Introductie: Patiënten met claudicatio intermittens worden in de praktijk veelal laagdrempelig invasief behandeld in het geval van een ‘gunstige’ stenose, ondanks een voorkeur voor primair conservatief beleid in alle richtlijnen. Deze studie vergeleek de effectiviteit van gesuperviseerde looptherapie bij patiënten met verschillende locaties van stenose (aortoiliacaal, femoropopliteaal, of multilevel). 

Methode: Patiënten met claudicatio intermittens en een diagnose van perifeer arterieel vaatlijden werden geïncludeerd vanuit tien Nederlandse vaatchirurgische centra tussen oktober 2017 en oktober 2018. Deelnemers werden volgens de richtlijn behandeld. Dat wil zeggen: eerst gesuperviseerde looptraining, pas bij onvoldoende effect endovasculaire of open revascularisatie. Verandering ten opzichte van baseline en 3 en 6 maanden in loopvermogen (maximale en functionele loopafstand op de loopband, 6 minuten wandeltest) en Vascular Quality of Life Questionnaire-6 (Vascuqol-6) werd vergeleken tussen de verschillende groepen na multivariate aanpassing voor mogelijke confounders. Vrij blijven van revascularisatie werd vergeleken middels Kaplan-Meier curves. 

Resultaten: 267 Patiënten werden geïncludeerd: 70 (26.2%) met aortoiliacale stenoses, 115 (43%) femoropopliteaal, 69 (25.8%) multilevel en 13 (4.9%) zonder significante stenose in beide trajecten. De aangepaste gemiddelde verbetering in maximale loopafstand na 6 maanden was 445m (99% betrouwbaarheids interval, BI 297-581), 461m (99% BI 359-574), 376m (99% BI 210-496) en 405m (99% BI 58-749), respectievelijk (overall vergelijking p=0.40, aortoiliacaal versus femoropopliteaal p=0.63).
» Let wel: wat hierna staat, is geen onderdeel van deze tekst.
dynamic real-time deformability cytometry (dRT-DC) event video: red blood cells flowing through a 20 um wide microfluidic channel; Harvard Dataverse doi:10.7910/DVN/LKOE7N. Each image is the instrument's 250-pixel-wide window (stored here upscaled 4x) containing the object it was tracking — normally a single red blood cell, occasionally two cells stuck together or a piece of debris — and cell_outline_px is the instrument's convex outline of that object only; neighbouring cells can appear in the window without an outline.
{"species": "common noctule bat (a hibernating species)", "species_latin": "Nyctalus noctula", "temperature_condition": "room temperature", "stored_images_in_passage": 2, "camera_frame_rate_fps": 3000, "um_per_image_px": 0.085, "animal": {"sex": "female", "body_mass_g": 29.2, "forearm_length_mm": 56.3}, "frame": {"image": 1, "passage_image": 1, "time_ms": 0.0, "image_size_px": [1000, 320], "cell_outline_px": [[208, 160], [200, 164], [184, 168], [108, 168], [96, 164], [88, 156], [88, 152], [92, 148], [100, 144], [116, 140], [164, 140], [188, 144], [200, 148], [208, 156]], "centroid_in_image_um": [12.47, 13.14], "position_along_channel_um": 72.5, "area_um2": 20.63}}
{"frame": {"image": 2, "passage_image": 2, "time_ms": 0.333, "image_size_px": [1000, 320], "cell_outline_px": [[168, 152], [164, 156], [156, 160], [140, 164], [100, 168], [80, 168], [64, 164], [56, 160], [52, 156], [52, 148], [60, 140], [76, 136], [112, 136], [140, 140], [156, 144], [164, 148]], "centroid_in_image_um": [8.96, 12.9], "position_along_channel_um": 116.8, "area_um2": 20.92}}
Er werden geen verschillen gevonden in functionele loopafstand, 6 minuten wandeltest en Vascuqol-6 scores na 3 en 6 maanden. Van de patiënten met aortoiliacale stenoses bleef 73.9% (51/69) vrij van revascularisatie, 88.6% (101/114) in de femoropopliteale groep (p=0.0104).  

Conclusie: De effectiviteit van gesuperviseerde looptherapie voor patiënten met claudicatio intermittens wat betreft het verbeteren van loopvermogen en kwaliteit van leven is onafhankelijk van de locatie van de stenose. Desondanks worden patiënten met een aortoiliacale stenose laagdrempeliger invasief behandeld. Ook voor deze patiënten geldt gesuperviseerde looptherapie als eerste behandeling van voorkeur.